Leaving Shikako with the uncle that died before she was born.
They are Nara, far used to more subtle manipulations, and so their efforts are deemed obvious but charming for it. Between them they share an amused smile, a raised brow, and the smallest laugh–a fleeting moment of levity during war.
Ikoma waits for her to speak first, so much like Shikako’s father that she doesn’t feel the awkwardness she expected.
“I tried to summon Heijomaru,” she says, before hesitating, unsure if her uncle knows the deer summons by name.
But he is clan heir, now, and Ikoma laughs, “Sembei-obaasan let you sign the scroll?” Before he, too, hesitates, “Unless it wasn’t Sembei-obaasan… is she still alive when…” unready or perhaps unwilling to verbally acknowledge that Shikako is from the future–a future–though she knows he knows.
They stand in silence.
“I’m pretty sure she’s older than Konoha itself,” Shikako tries, which brings the smile back to both of their faces.

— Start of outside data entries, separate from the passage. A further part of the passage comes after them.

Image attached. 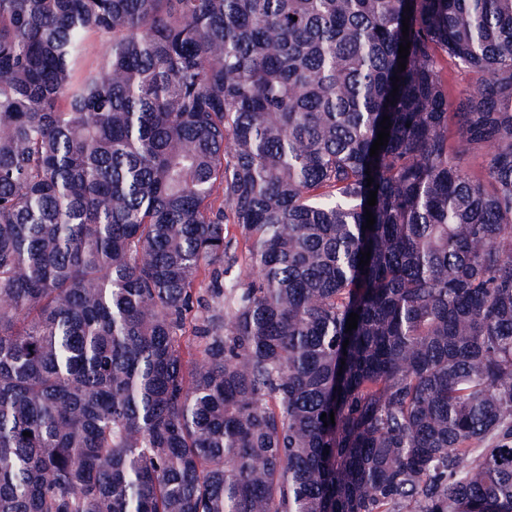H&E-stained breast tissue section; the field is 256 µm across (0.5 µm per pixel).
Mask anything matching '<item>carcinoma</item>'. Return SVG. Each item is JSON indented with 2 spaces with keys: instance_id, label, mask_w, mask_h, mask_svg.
Wrapping results in <instances>:
<instances>
[{
  "instance_id": "cac0c4a2",
  "label": "carcinoma",
  "mask_w": 512,
  "mask_h": 512,
  "mask_svg": "<svg viewBox=\"0 0 512 512\" xmlns=\"http://www.w3.org/2000/svg\"><path fill=\"white\" fill-rule=\"evenodd\" d=\"M0 512H512V0H0ZM447 79L448 111L452 112L456 100L476 88L481 79V74L470 69H460L448 63Z\"/></svg>"
}]
</instances>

“I wouldn’t be surprised,” Ikoma nods, considering, “She’s not a field shinobi anymore, but given the tactical advantages of our clan’s summons she may have been deployed to one of the other base camps. I can send a request in, see if she can be sent here. If not, then have your team sent to wherever she is,” he says, in the recognizable tones of a Nara planning.
“Oh, that’s…” generous, kind, unnecessary, she doesn’t say.
“You’re family,” Ikoma says, argument against all three, efficient with his words in a way so familiar to her.
Because they are family, even if they are strangers to each other; he’d never send out troops hampered, he’s not going to do so to family.
And Shikako knows that it’s war and she can’t promise to save him, but she’s going to try.
A/N: 😀 …. or… O_O
I still have no idea what I’m doing with this series.